At its core, the Constructal Level Theory gives an answer to the question of how people overcome mental psychological distances. Although only the here and now can be directly experienced, people can imagine the future or the past, think of distant places, take other people's perspectives and imagine alternative realities. This ability to transcend current perception tends to go hand in hand with more abstract processing, because less information is available about what is distant than about what is close. In human ontogenesis , this leads to an over-generalized association between distance and abstractness, which is consistently expressed in a multitude of situations.

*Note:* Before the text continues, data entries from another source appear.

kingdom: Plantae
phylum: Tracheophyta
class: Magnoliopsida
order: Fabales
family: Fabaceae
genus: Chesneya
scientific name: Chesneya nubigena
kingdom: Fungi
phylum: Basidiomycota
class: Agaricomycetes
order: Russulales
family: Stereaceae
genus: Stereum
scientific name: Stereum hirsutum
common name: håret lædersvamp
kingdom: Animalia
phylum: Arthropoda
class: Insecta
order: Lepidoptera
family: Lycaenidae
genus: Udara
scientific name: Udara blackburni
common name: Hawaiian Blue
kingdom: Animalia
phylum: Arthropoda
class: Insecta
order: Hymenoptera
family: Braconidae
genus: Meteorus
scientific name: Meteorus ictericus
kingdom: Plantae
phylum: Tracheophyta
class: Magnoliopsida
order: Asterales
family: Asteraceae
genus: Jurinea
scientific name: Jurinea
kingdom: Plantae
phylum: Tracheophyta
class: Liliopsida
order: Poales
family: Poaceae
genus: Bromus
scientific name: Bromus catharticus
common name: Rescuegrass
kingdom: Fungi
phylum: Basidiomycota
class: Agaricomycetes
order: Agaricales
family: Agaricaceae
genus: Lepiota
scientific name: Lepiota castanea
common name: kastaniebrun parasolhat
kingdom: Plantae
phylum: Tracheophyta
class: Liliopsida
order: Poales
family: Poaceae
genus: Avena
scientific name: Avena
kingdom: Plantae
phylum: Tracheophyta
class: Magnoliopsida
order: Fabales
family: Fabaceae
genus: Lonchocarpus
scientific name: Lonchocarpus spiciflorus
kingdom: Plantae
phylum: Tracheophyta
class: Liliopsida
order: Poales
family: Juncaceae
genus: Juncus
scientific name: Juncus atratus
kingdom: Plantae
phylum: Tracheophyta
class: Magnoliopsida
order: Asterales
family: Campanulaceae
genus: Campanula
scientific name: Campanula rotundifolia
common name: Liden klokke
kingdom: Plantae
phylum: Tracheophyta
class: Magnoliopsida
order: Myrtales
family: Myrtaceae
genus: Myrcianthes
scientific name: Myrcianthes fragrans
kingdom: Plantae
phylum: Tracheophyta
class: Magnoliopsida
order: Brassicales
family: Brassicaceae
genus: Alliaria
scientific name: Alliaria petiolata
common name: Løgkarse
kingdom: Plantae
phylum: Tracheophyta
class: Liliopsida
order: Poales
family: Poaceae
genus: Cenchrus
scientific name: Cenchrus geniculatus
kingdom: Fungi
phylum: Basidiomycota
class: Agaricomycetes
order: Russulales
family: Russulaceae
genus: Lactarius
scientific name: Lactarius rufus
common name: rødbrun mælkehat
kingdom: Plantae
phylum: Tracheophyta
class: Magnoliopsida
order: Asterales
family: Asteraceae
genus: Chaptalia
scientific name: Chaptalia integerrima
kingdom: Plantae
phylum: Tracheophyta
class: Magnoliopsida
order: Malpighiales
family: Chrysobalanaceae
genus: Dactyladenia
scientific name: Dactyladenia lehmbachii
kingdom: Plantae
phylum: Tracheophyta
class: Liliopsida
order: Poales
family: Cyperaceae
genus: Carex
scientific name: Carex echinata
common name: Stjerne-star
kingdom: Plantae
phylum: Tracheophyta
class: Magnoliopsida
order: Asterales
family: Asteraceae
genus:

In a study that exemplifies the central mechanism of the Construal Level Theory, Liberman, Sagristano and Trope (2002) examine the assignment of objects that are either close in time or distant in time to categories. Among other things, the participants in the study should imagine a camping trip that will take place in a year (temporally distant) or next weekend (temporally close). Then they were presented with various objects (e.g. toothbrush, tent, camera) which they should assign to self-generated categories. In accordance with the predictions of the Construal Level Theory, people who should imagine the camping trip in one year created fewer and thus broader categories; the greater temporal distance consequently increases the level of abstraction and aggregation in object categorization.

Individual evidence

  1. ^ Trope, Y., & Liberman, N. (2010). Construal-level theory of psychological distance. Psychological Review, 117 (2), 440-463.
  2. ^ Bar-Anan, Y., Liberman, N., & Trope, Y. (2006). The association between psychological distance and structural level: evidence from an implicit association test. Journal of Experimental Psychology: General, 135 (4), 609-622.
  3. ^ Liberman, N., & Trope, Y. (2008). The psychology of transcending the here and now. Science, 322 (5905), 1201-1205.
  4. ^ Liberman, N., & Trope, Y. (2008). The psychology of transcending the here and now. Science, 322 (5905), 1201-1205.
  5. ^ Liberman, N., & Trope, Y. (2008). The psychology of transcending the here and now. Science, 322 (5905), 1201-1205.
  6. Liberman, N., Sagristano, MD, & Trope, Y. (2002). The effect of temporal distance on the level of mental construction. Journal of Experimental Social Psychology, 38 (6), 523-534.